In seiner Rede ging der SPD-Landesvorsitzende auch auf den für den morgigen Sonntag vorgesehen Volksentscheid zur Energie ein. Stöß reklamierte einmal mehr die Rekommunalisierungs-Politik für die Sozialdemokraten, die auf ihrem Dahlemer Parteitag 2010 die Weichen für den Rückkauf der Wasserbetriebe gestellt hätten. Dass es keine sinnvolle Lösung zur Gründung eines Stadtwerks und der Übernahme der Stromkonzession gegeben habe, schob Stöß auf die Union und die Bürgerinitiative Energietisch: «Es ist an der Kompromisslosigkeit des Energietisches und am Widerstand der CDU gescheitert.» Die Abstimmung am Sonntag, zu der alle Wahlberechtigten in Berlin aufgerufen sind, erklärte der Landevorsitzende mit Verweis auf die Stadtwerksgründung der Großen Koalition Ende Oktober quasi für überflüssig. «Wer braucht schon zwei Stadtwerke?»

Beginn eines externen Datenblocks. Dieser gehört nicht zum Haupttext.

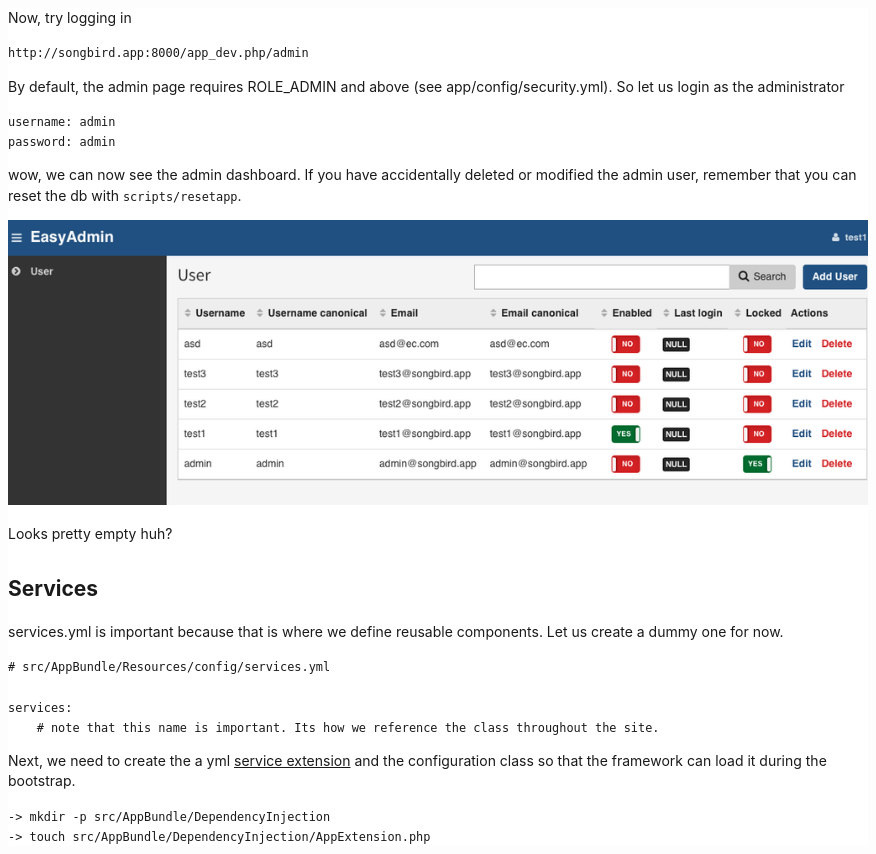 Now, try logging in

```
http://songbird.app:8000/app_dev.php/admin
```

By default, the admin page requires ROLE_ADMIN and above (see app/config/security.yml). So let us login as the administrator

```
username: admin
password: admin
```

wow, we can now see the admin dashboard. If you have accidentally deleted or modified the admin user, remember that you can reset the db with `scripts/resetapp`.

![](images/admin_dashboard1.png)

Looks pretty empty huh?

## Services

services.yml is important because that is where we define reusable components. Let us create a dummy one for now.

```
# src/AppBundle/Resources/config/services.yml

services:
    # note that this name is important. Its how we reference the class throughout the site.
```

Next, we need to create the a yml [service extension](http://symfony.com/doc/current/cookbook/bundles/extension.html) and the configuration class so that the framework can load it during the bootstrap.

```
-> mkdir -p src/AppBundle/DependencyInjection
-> touch src/AppBundle/DependencyInjection/AppExtension.php
```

Doch selbst in der SPD sehen das an diesem Sonnabend nicht alle so. Am späten Nachmittag diskutierte die über 200 Delegierten der Parteiversammlung kontrovers einen Antrag der Jusos, die ein «JA zum Energietisch, denn es geht um mehr als nur um’s Kleingedruckte!» einforderten. Die Antragskommission gab dagegen eine Empfehlung für einen Ersetzungsantrag ab, in dem es über Verlautbarungen für ein neues Stadtwerk hinaus zunächst abschließend hieß: «Dafür bedarf es keines Volksentscheides mehr.» Dieser Satz wurde jedoch nach einem Änderungsantrag gestrichen. Der Rest des Antrages der Antragskommission wurde bei einigen Gegenstimmen und wenigen Enthaltungen angenommen.

Der Regierende Bürgermeister Klaus Wowereit (SPD) nahm nicht an dem Parteitag teil. Er weilte bei der Vergabe der Leichtathletik-Europameisterschaft 2018 in Zürich, die nach Berlin vergeben wurde.